*** THE RECORDS Section Begins ***
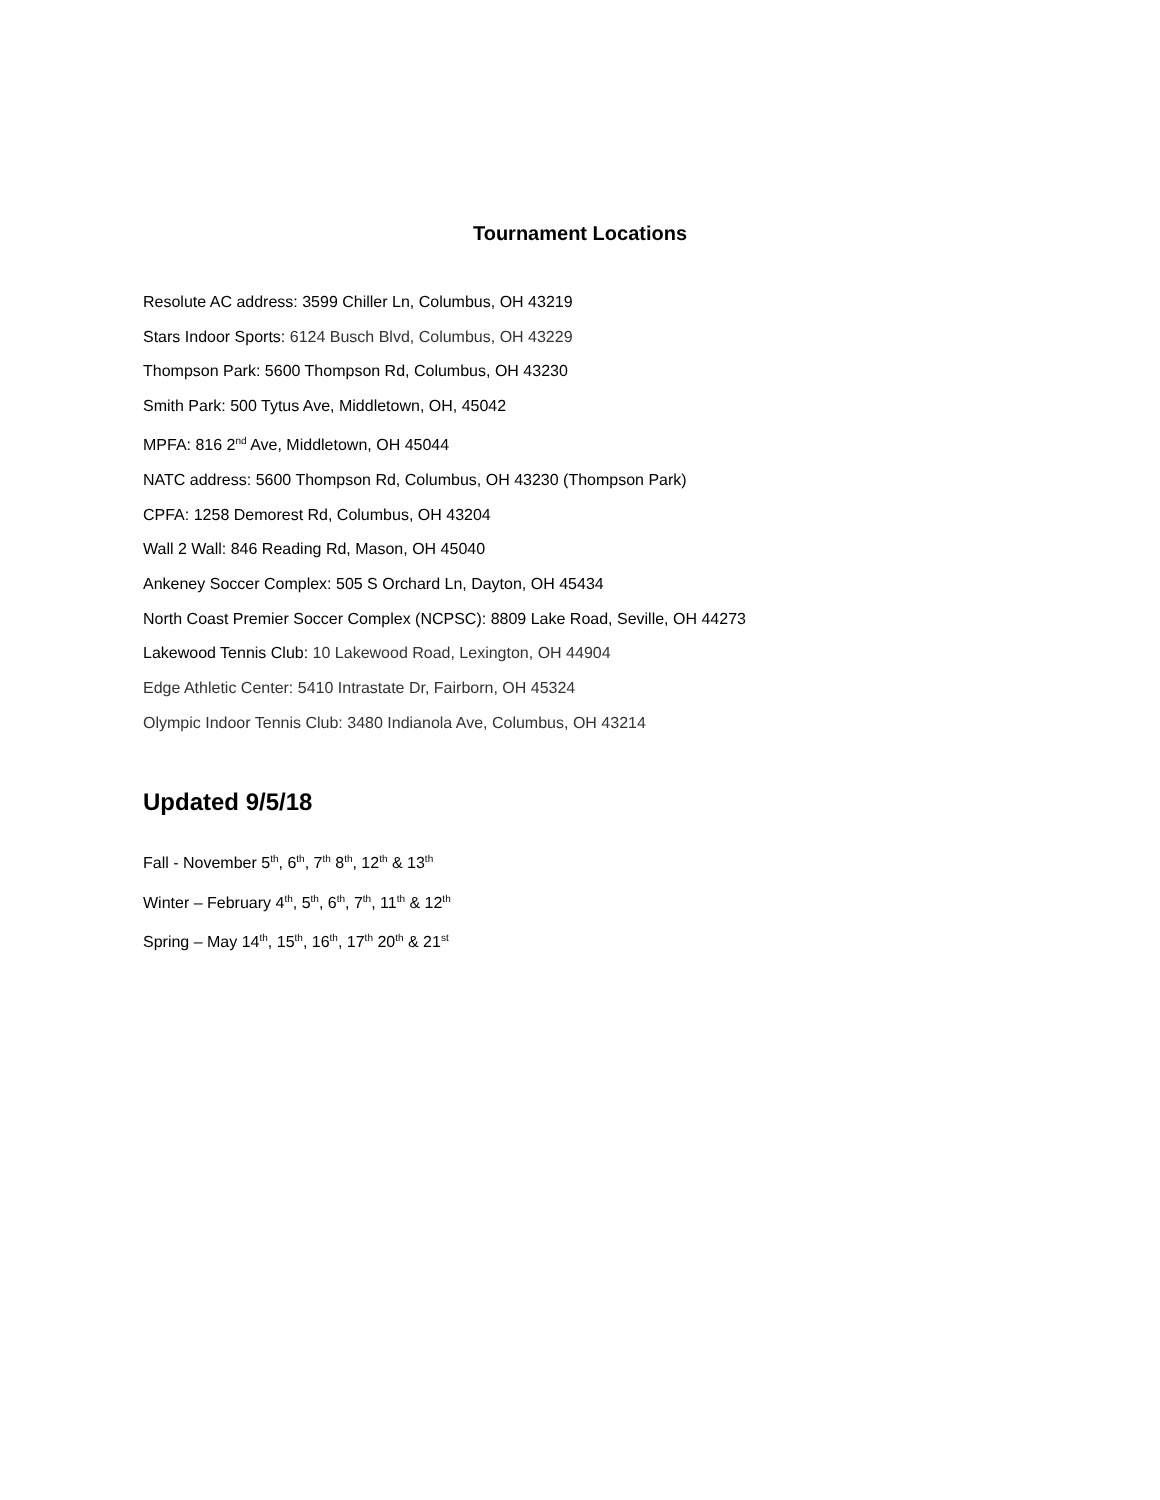Tournament Locations
Resolute AC address: 3599 Chiller Ln, Columbus, OH 43219
Stars Indoor Sports: 6124 Busch Blvd, Columbus, OH 43229
Thompson Park: 5600 Thompson Rd, Columbus, OH 43230
Smith Park: 500 Tytus Ave, Middletown, OH, 45042
MPFA: 816 2<sup>nd</sup> Ave, Middletown, OH 45044
NATC address: 5600 Thompson Rd, Columbus, OH 43230 (Thompson Park)
CPFA: 1258 Demorest Rd, Columbus, OH 43204
Wall 2 Wall: 846 Reading Rd, Mason, OH 45040
Ankeney Soccer Complex: 505 S Orchard Ln, Dayton, OH 45434
North Coast Premier Soccer Complex (NCPSC): 8809 Lake Road, Seville, OH 44273
Lakewood Tennis Club: 10 Lakewood Road, Lexington, OH 44904
Edge Athletic Center: 5410 Intrastate Dr, Fairborn, OH 45324
Olympic Indoor Tennis Club: 3480 Indianola Ave, Columbus, OH 43214
Updated 9/5/18
Fall - November 5<sup>th</sup>, 6<sup>th</sup>, 7<sup>th</sup> 8<sup>th</sup>, 12<sup>th</sup> & 13<sup>th</sup>
Winter – February 4<sup>th</sup>, 5<sup>th</sup>, 6<sup>th</sup>, 7<sup>th</sup>, 11<sup>th</sup> & 12<sup>th</sup>
Spring – May 14<sup>th</sup>, 15<sup>th</sup>, 16<sup>th</sup>, 17<sup>th</sup> 20<sup>th</sup> & 21<sup>st</sup>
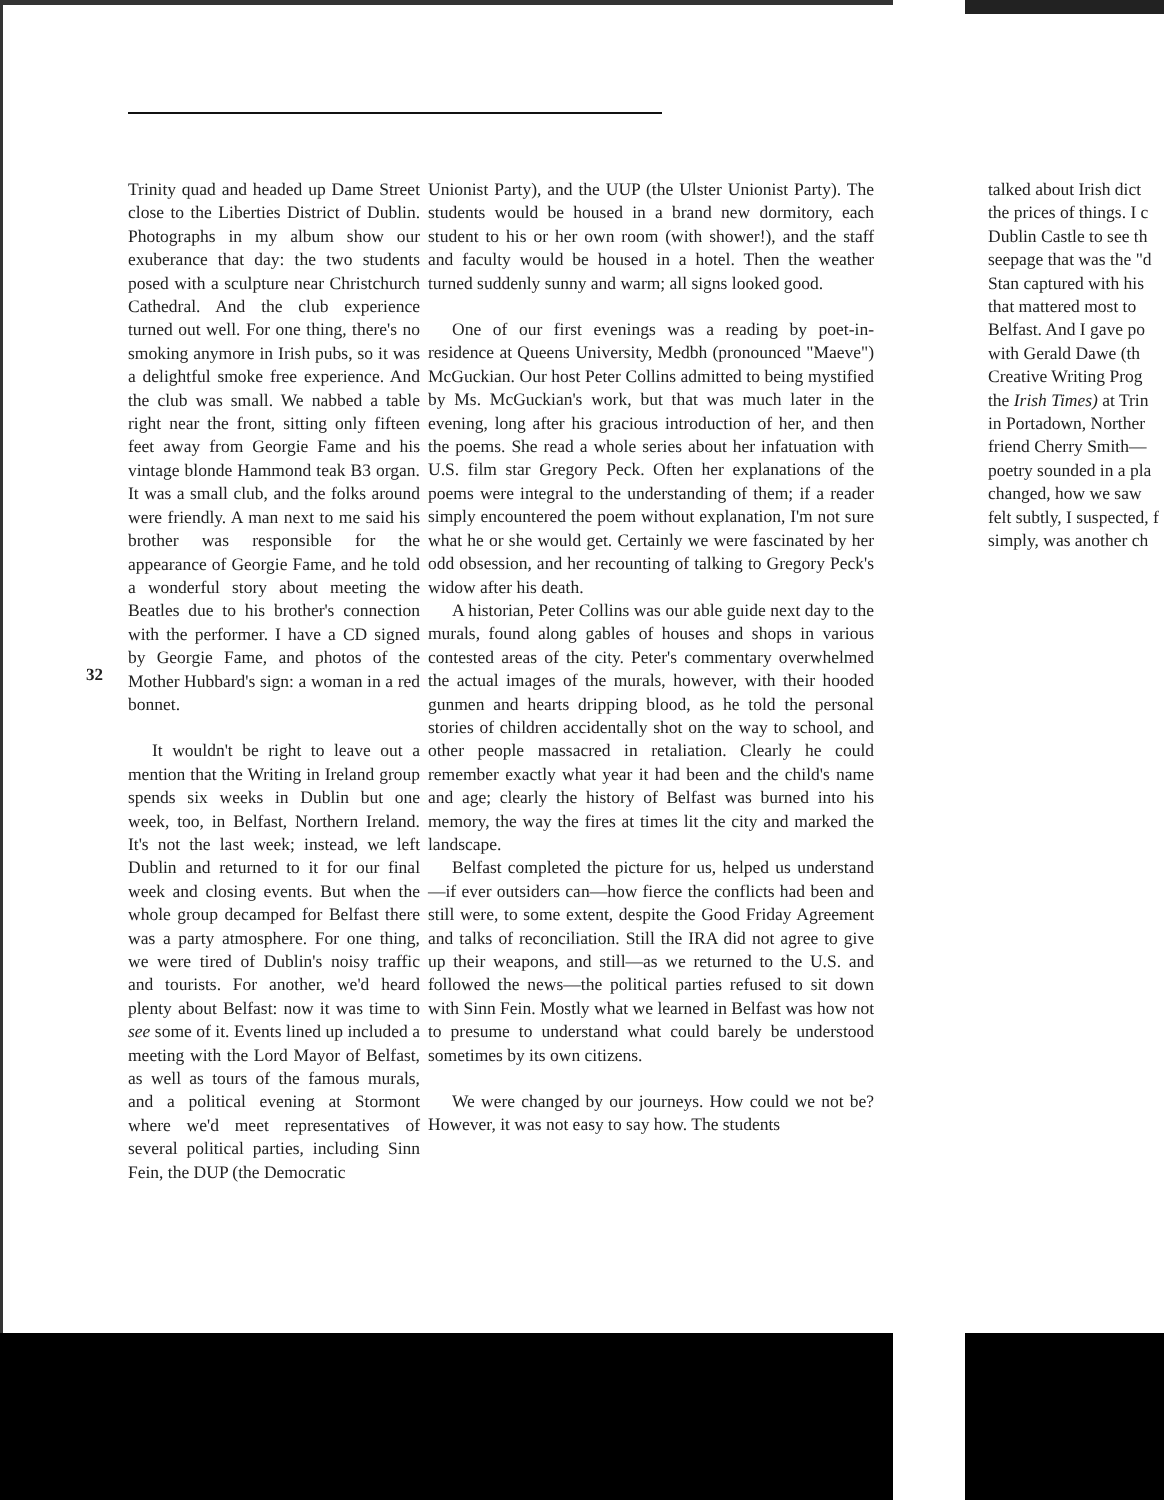Trinity quad and headed up Dame Street close to the Liberties District of Dublin. Photographs in my album show our exuberance that day: the two students posed with a sculpture near Christchurch Cathedral. And the club experience turned out well. For one thing, there's no smoking anymore in Irish pubs, so it was a delightful smoke free experience. And the club was small. We nabbed a table right near the front, sitting only fifteen feet away from Georgie Fame and his vintage blonde Hammond teak B3 organ. It was a small club, and the folks around were friendly. A man next to me said his brother was responsible for the appearance of Georgie Fame, and he told a wonderful story about meeting the Beatles due to his brother's connection with the performer. I have a CD signed by Georgie Fame, and photos of the Mother Hubbard's sign: a woman in a red bonnet.
It wouldn't be right to leave out a mention that the Writing in Ireland group spends six weeks in Dublin but one week, too, in Belfast, Northern Ireland. It's not the last week; instead, we left Dublin and returned to it for our final week and closing events. But when the whole group decamped for Belfast there was a party atmosphere. For one thing, we were tired of Dublin's noisy traffic and tourists. For another, we'd heard plenty about Belfast: now it was time to see some of it. Events lined up included a meeting with the Lord Mayor of Belfast, as well as tours of the famous murals, and a political evening at Stormont where we'd meet representatives of several political parties, including Sinn Fein, the DUP (the Democratic
32
Unionist Party), and the UUP (the Ulster Unionist Party). The students would be housed in a brand new dormitory, each student to his or her own room (with shower!), and the staff and faculty would be housed in a hotel. Then the weather turned suddenly sunny and warm; all signs looked good.
One of our first evenings was a reading by poet-in-residence at Queens University, Medbh (pronounced "Maeve") McGuckian. Our host Peter Collins admitted to being mystified by Ms. McGuckian's work, but that was much later in the evening, long after his gracious introduction of her, and then the poems. She read a whole series about her infatuation with U.S. film star Gregory Peck. Often her explanations of the poems were integral to the understanding of them; if a reader simply encountered the poem without explanation, I'm not sure what he or she would get. Certainly we were fascinated by her odd obsession, and her recounting of talking to Gregory Peck's widow after his death.
A historian, Peter Collins was our able guide next day to the murals, found along gables of houses and shops in various contested areas of the city. Peter's commentary overwhelmed the actual images of the murals, however, with their hooded gunmen and hearts dripping blood, as he told the personal stories of children accidentally shot on the way to school, and other people massacred in retaliation. Clearly he could remember exactly what year it had been and the child's name and age; clearly the history of Belfast was burned into his memory, the way the fires at times lit the city and marked the landscape.
Belfast completed the picture for us, helped us understand—if ever outsiders can—how fierce the conflicts had been and still were, to some extent, despite the Good Friday Agreement and talks of reconciliation. Still the IRA did not agree to give up their weapons, and still—as we returned to the U.S. and followed the news—the political parties refused to sit down with Sinn Fein. Mostly what we learned in Belfast was how not to presume to understand what could barely be understood sometimes by its own citizens.
We were changed by our journeys. How could we not be? However, it was not easy to say how. The students
talked about Irish dict
the prices of things. I c
Dublin Castle to see th
seepage that was the "d
Stan captured with his
that mattered most to
Belfast. And I gave po
with Gerald Dawe (th
Creative Writing Prog
the Irish Times) at Trin
in Portadown, Norther
friend Cherry Smith—
poetry sounded in a pla
changed, how we saw
felt subtly, I suspected, f
simply, was another ch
*** THE RECORDS Section Ends ***
# [PROBLEM DESCRIPTION]
From the listing above, determine how many lines contain "Road", then write only that number.

# [EXERCISE SOLUTION]
2